Where are Fredric’s pieces made and by who?
fredric’s woven pieces are made in India by our amazing artisans who are integral in executing our fabric manipulations and techniques. fredric knitwear is made in China where we source our recycled and organic yarns.
At fredric we only source our fabrics and fibres from the country of manufacture, so we can not only reduce our carbon footprint and also support the local industry.
Can you tell us about the fabrics you use in Fredric’s pieces and what you love about them?
Fredric is currently using organic cotton, and recycled nylon and viscose yarns.
We are looking into viscose hybrid options (orange pulp yarn, rose petal yarn etc..) but there is a lot of greenwashing in new "sustainable" fibres so we are always researching and asking for accreditations and any certificates which accompany the fibres.
What does a typical day in the life look like for you?
I would love to say waking up, meditating, and setting intentions for the day (that’s what I aspire to do).
What I actually do is wake-up, pick-up my phone, respond to any instagram messages, make and drain a family size French press coffee, and start to reply to all of my emails.
I will usually pack orders in the morning, drop them off at the post office and then take my dog Lola for a big play.
Afternoons are filled with any design and technical work, and always more emails.
Once you work in the industry you quickly learn that it isn’t always glamorous lunches, meetings, catwalks, and photoshoots. Like anything there is a lot of slog that goes on behind the scenes.
How do you inform yourself throughout the day? What are you watching, reading or listening to?
I am a rabid listener of podcasts, the news, anything I can put on in the background whilst I am working away. Podcasts I listen to include Wardrobe crisis, The Cutting Room Floor, Fashion Revolution, BOF, and NPR’s How I built this
What are some of the barriers you’ve encountered while running a socially-conscious small business?
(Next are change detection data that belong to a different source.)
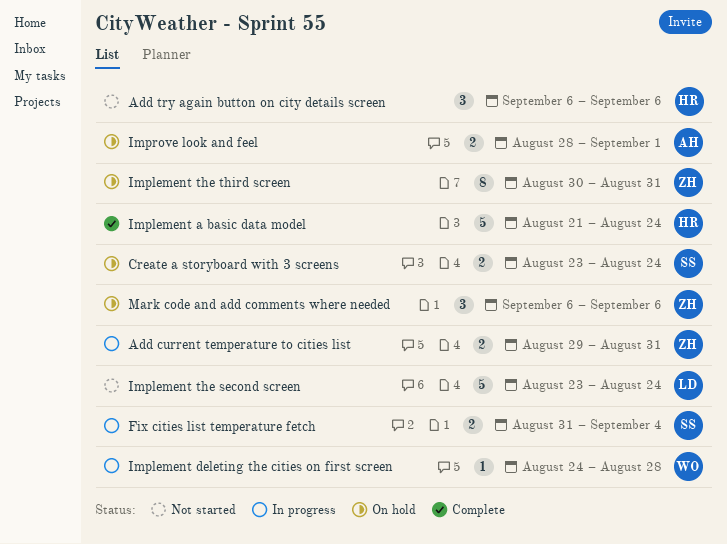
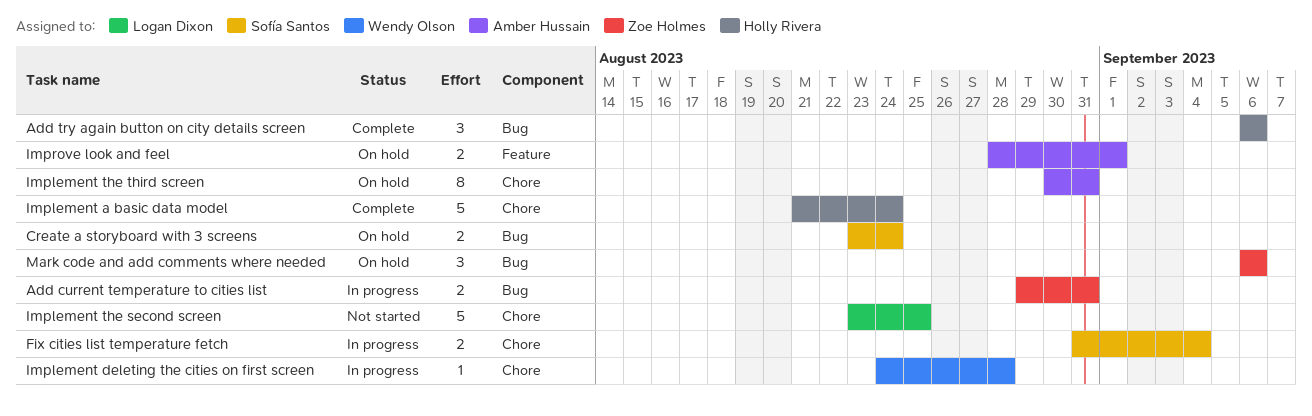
Add try again button on city details screen, status: Not started -> Complete
Implement the second screen, due: Aug 24 -> Aug 25
Implement the third screen, owner: Zoe Holmes -> Amber Hussain

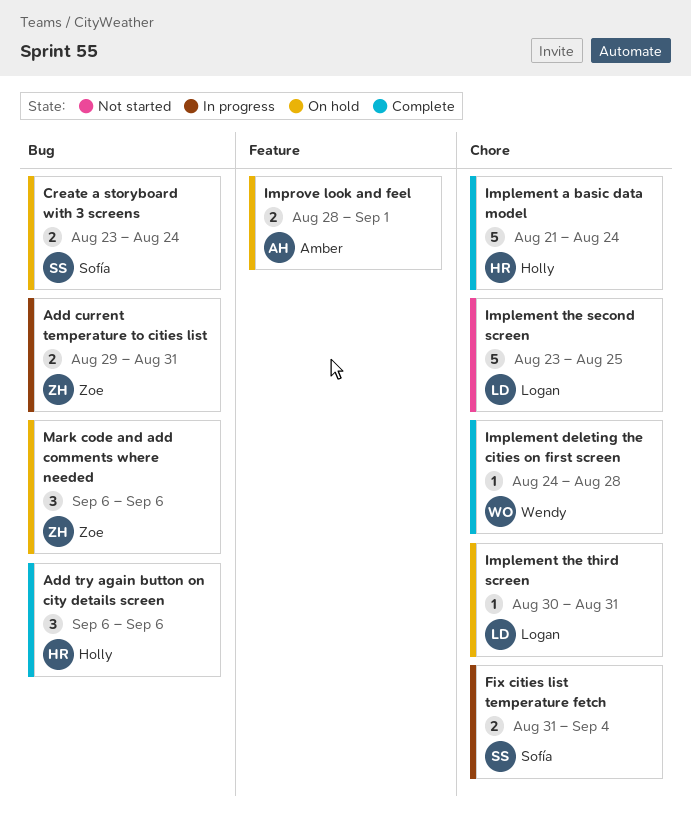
Implement deleting the cities on first screen, status: In progress -> Complete
Implement the third screen, owner: Amber Hussain -> Logan Dixon
Implement the third screen, estimate: 8 -> 1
Minimums, especially when working with either fabric or garment manufacturing businesses. When you communicate in a cold email that you want to produce small units and even smaller collections, businesses usually want nothing to do with you.
In their mind you are a waste of time. Of course there are amazing producers who share the slow fashion and sustainably minded ethos, but they are rare and are hard to get your foot in the door with.
As a designer in a world dominated by fast fashion there’s a sense that you need to be in a constant state of production. How do you keep yourself grounded amidst all this and prevent yourself from burning out?
I try to avoid the design mindset of thinking ‘what would sell’.
I have been in the industry for over 12 years, and the most “successful“ design is usually the most commercial.
With fredric I indulge my absolute desire to design and create what I am obsessed with and what I like. At the end of the day if I am producing a small amount of units and styles, I want them to be killer and stunning.
Something that recently challenged you?
An SEO task related to my website. Wearing all of the hats when you run your own business means I am challenging myself often!
In the near future, what are you looking forward to most?
Potential international travel. It has been difficult to travel outside of Australia for the last two years, so I cannot wait to be trapped in an airline seat for a minimum of 12 hours going anywhere else but home.
What is the legacy you hope to leave on this world? What are you out to accomplish?
To pave the way for other fashion brands and designers in sustainably minded design and slow fashion.
The fashion industry can be incredibly isolating and non-inclusive, and I hope that fredric’s journey makes it easier for the next designer to create, and produce in the sustainably minded, and slow fashion space.